TASK REQUIREMENTS:
Search the data below for the line containing "left eye: (309, 295)", then please set down that line and all remaining ones exactly as written.

Landmark coordinate records:

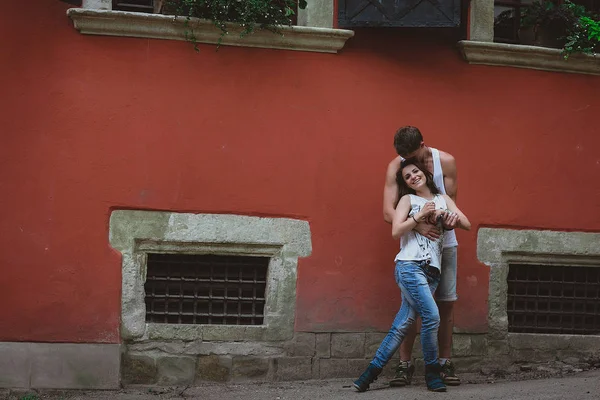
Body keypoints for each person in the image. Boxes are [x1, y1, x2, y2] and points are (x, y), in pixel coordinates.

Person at [353, 159, 470, 393]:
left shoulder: (443, 199)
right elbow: (396, 230)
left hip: (432, 272)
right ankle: (432, 373)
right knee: (432, 317)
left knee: (403, 324)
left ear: (425, 173)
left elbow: (466, 223)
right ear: (406, 184)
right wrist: (418, 217)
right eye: (407, 176)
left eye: (416, 171)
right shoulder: (408, 200)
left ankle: (368, 375)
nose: (413, 176)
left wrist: (451, 218)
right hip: (410, 266)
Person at [383, 126, 461, 386]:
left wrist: (444, 223)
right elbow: (388, 212)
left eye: (412, 156)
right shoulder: (397, 165)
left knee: (447, 303)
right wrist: (418, 224)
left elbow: (451, 207)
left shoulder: (446, 162)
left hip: (445, 244)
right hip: (414, 244)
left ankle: (444, 362)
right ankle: (405, 365)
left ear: (423, 145)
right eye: (404, 157)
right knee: (413, 305)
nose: (409, 163)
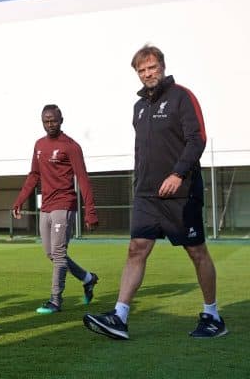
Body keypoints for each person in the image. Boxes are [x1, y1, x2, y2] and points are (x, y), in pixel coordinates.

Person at [83, 45, 227, 339]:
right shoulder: (139, 107)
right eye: (141, 70)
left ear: (162, 66)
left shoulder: (182, 97)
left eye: (152, 67)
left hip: (181, 193)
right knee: (137, 249)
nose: (148, 74)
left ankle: (212, 315)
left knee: (196, 251)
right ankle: (120, 317)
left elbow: (197, 139)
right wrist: (140, 185)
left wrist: (178, 173)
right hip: (147, 195)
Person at [12, 104, 99, 315]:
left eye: (53, 120)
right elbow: (34, 175)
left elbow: (83, 179)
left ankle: (55, 300)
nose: (50, 124)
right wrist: (20, 200)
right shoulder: (39, 144)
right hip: (47, 206)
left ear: (61, 120)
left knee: (59, 254)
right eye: (46, 121)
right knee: (51, 253)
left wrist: (90, 211)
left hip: (64, 204)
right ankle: (88, 278)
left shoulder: (71, 146)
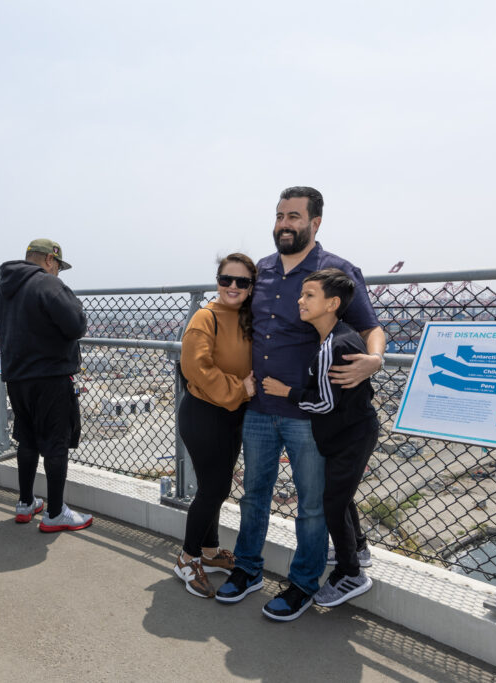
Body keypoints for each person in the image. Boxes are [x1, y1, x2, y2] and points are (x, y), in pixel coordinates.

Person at [215, 186, 385, 623]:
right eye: (279, 215)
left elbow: (371, 328)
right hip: (259, 407)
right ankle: (248, 569)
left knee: (311, 504)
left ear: (315, 222)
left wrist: (375, 360)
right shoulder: (262, 270)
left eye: (293, 216)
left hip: (307, 413)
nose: (284, 224)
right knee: (254, 495)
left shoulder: (337, 271)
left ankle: (303, 583)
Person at [262, 268, 380, 609]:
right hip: (352, 431)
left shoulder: (333, 345)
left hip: (350, 434)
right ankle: (357, 547)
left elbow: (324, 402)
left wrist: (287, 392)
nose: (300, 300)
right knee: (340, 496)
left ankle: (351, 573)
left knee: (333, 501)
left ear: (332, 303)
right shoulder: (340, 336)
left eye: (309, 295)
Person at [0, 239, 91, 532]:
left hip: (17, 378)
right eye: (58, 266)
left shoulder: (3, 290)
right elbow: (76, 326)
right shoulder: (48, 285)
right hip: (51, 377)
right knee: (56, 444)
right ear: (50, 260)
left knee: (28, 440)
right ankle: (56, 513)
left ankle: (26, 502)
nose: (58, 272)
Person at [173, 254, 256, 598]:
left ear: (252, 287)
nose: (233, 287)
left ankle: (208, 553)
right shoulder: (205, 318)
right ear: (218, 281)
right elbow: (196, 368)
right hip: (205, 413)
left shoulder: (249, 318)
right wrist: (241, 389)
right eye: (226, 280)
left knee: (216, 487)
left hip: (231, 414)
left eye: (242, 282)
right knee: (213, 489)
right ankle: (187, 558)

WRITTEN ANSWER:
left eye: (309, 295)
Person at [0, 239, 91, 532]:
left hip: (17, 378)
right eye: (58, 266)
left shoulder: (3, 290)
right elbow: (76, 326)
right shoulder: (48, 285)
right hip: (51, 377)
right knee: (56, 444)
right ear: (50, 260)
left knee: (28, 440)
right ankle: (56, 513)
left ankle: (26, 502)
nose: (58, 272)
Person at [173, 254, 256, 598]:
left ear: (252, 287)
nose: (233, 287)
left ankle: (208, 553)
right shoulder: (205, 318)
right ear: (218, 281)
right elbow: (196, 368)
right hip: (205, 413)
left shoulder: (249, 318)
right wrist: (241, 389)
right eye: (226, 280)
left knee: (216, 487)
left hip: (231, 414)
left eye: (242, 282)
right knee: (213, 489)
right ankle: (187, 558)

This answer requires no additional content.